_THE DATA_
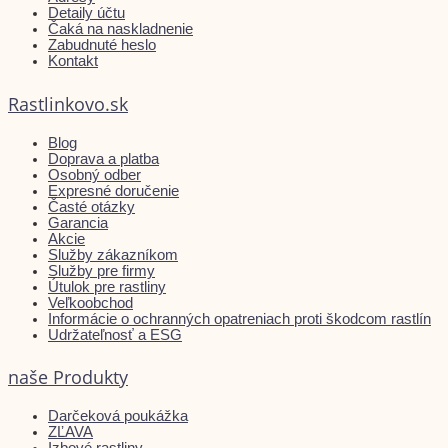
Detaily účtu
Čaká na naskladnenie
Zabudnuté heslo
Kontakt
Rastlinkovo.sk
Blog
Doprava a platba
Osobný odber
Expresné doručenie
Časté otázky
Garancia
Akcie
Služby zákazníkom
Služby pre firmy
Útulok pre rastliny
Veľkoobchod
Informácie o ochranných opatreniach proti škodcom rastlín
Udržateľnosť a ESG
naše Produkty
Darčeková poukážka
ZĽAVA
Izbové rastliny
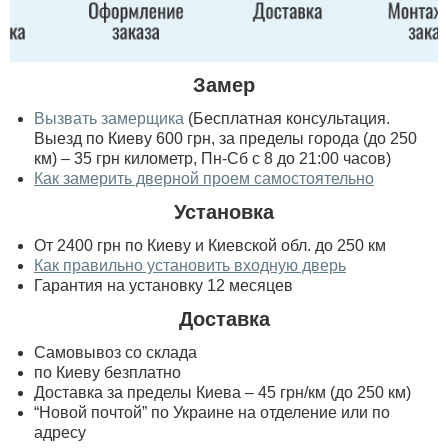
Замер
Вызвать замерщика
(Бесплатная консультация.
Выезд по Киеву 600 грн, за пределы города (до 250
км) – 35 грн километр, Пн-Сб с 8 до 21:00 часов)
Как замерить дверной проем самостоятельно
Установка
От 2400 грн по Киеву и Киевской обл. до 250 км
Как правильно установить входную дверь
Гарантия на установку 12 месяцев
Доставка
Самовывоз со склада
по Киеву безплатно
Доставка за пределы Киева – 45 грн/км (до 250 км)
“Новой почтой” по Украине на отделение или по
адресу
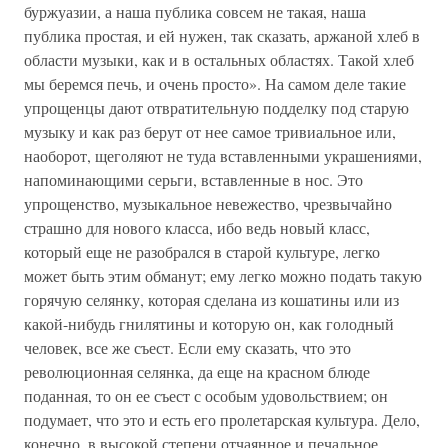
буржуазии, а наша публика совсем не такая, наша
публика простая, и ей нужен, так сказать, аржаной хлеб в
области музыки, как и в остальных областях. Такой хлеб
мы беремся печь, и очень просто». На самом деле такие
упрощенцы дают отвратительную подделку под старую
музыку и как раз берут от нее самое тривиальное или,
наоборот, щеголяют не туда вставленными украшениями,
напоминающими серьги, вставленные в нос. Это
упрощенство, музыкальное невежество, чрезвычайно
страшно для нового класса, ибо ведь новый класс,
который еще не разобрался в старой культуре, легко
может быть этим обманут; ему легко можно подать такую
горячую селянку, которая сделана из кошатины или из
какой-нибудь гнилятины и которую он, как голодный
человек, все же съест. Если ему сказать, что это
революционная селянка, да еще на красном блюде
поданная, то он ее съест с особым удовольствием; он
подумает, что это и есть его пролетарская культура. Дело,
конечно, в высокой степени отчаянное и печальное,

_REQUIRED WORK_
Please give the records again starting at their beginning and ending at the line that contains "Informácie o ochranných", swapping "Veľkoobchod" for "Maloobchod" and changing nothing else. Leave the pictures out of your answer.

_EXERCISE OUTPUT_
Detaily účtu
Čaká na naskladnenie
Zabudnuté heslo
Kontakt
Rastlinkovo.sk
Blog
Doprava a platba
Osobný odber
Expresné doručenie
Časté otázky
Garancia
Akcie
Služby zákazníkom
Služby pre firmy
Útulok pre rastliny
Maloobchod
Informácie o ochranných opatreniach proti škodcom rastlín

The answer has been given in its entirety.